С именем Ооба горожане сталкивались повсюду — в школе, в поликлинике, при устройстве на работу. Власть рода распространялась и на город Ф.; чтобы выйти из сферы влияния вездесущего семейства, пришлось бы уехать в другую префектуру.
Впрочем, и в соседних областях беглец не обрел бы покоя — щупальца рода Ооба тянулись и туда. Деньги семейства находили дорогу даже в столицу страны — владетели Хасиро содержали в парламенте собственную фракцию.
Война лишь дала империи новый толчок. Сначала она разбухла на военных заказах, а потом искусно перестроилась на нужды мирного времени. В те годы у кормила власти уже стоял нынешний глава рода Иссэй Ооба — он, как никто другой, умел приспосабливаться к быстро меняющимся обстоятельствам.
Месторождения газа от бомбежек не пострадали, а от всякого рода неприятностей империю оберегал клан Накато. В прошлом веке Тахэй. Накато служил у князей Хасиро рядовым солдатом и дружил с Итирю Ооба. После упразднения княжества Тихэй оказался без средств к существованию и основал в городе якудза[1]. По мере того как увеличивалась организация Накато, росло и ее влияние в Хасиро. Соответственно множились и доходы — размах операций требовал средств. Разбогатевший Итирю Ооба всегда был готов помочь старому другу деньгами. Еще бы — взамен он имел, можно сказать, собственную армию.
После поражения во второй мировой войне для Хасиро настали трудные времена: орда демобилизованных солдат и просто бродяг обосновалась на городском вокзале, уцелевшем после бомбежек, и терроризировала горожан и проезжающих.
Жители Хасиро боялись выходить на улицу, сесть на поезд стало просто невозможно. Полиция ничего не могла сделать с нарушителями порядка. И тогда Иссэй Ооба обратился к Таити Накато, сыну покойного Тахэя, с просьбой защитить город. Так глава клана Накато, можно сказать, получил официальный статус начальника отряда самообороны. Полиция теперь не смела и пальцем тронуть никого из членов мафии. Стоило сброду с вокзала затеять где-нибудь очередную заваруху, молодчики Накато немедленно оказывались тут как тут и наводили порядок, а блюстители закона бездействовали. Авторитет полиции был подорван раз и навсегда.
С благословения фактического и юридического хозяина Хасиро, якудза устроила на привокзальной площади «черный рынок», и оттуда ее влияние стало распространяться на весь прилегающий район.
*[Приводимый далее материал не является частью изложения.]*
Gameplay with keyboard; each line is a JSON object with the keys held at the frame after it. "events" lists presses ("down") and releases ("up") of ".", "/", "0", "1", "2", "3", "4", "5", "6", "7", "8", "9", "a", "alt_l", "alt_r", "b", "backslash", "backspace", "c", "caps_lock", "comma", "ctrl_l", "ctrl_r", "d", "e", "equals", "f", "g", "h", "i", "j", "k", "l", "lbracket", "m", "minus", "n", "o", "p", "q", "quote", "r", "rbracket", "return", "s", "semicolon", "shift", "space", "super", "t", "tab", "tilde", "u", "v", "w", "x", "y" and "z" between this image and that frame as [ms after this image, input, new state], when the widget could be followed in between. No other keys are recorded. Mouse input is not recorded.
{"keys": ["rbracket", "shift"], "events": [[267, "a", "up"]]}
Очень скоро «доблестные защитники» горожан показали свое подлинное лицо. Окрестности вокзала превратились в прибежище игроков и спекулянтов, полиция боялась и нос туда сунуть. К тому же заправилы клана поддерживали тесные связи с полицейским начальством, так что квартал стал чем-то вроде узаконенного притона.
Якудза выполняла для семейства Ооба всю грязную работу. Мэру не приходилось мараться — к его услугам всегда была банда Накато, головорезов в ней хватало. У молодых гангстеров убрать кого-нибудь называлось «стать мужчиной». Все знали, что дом Ооба обзавелся собственной армией, но закрывали на это глаза.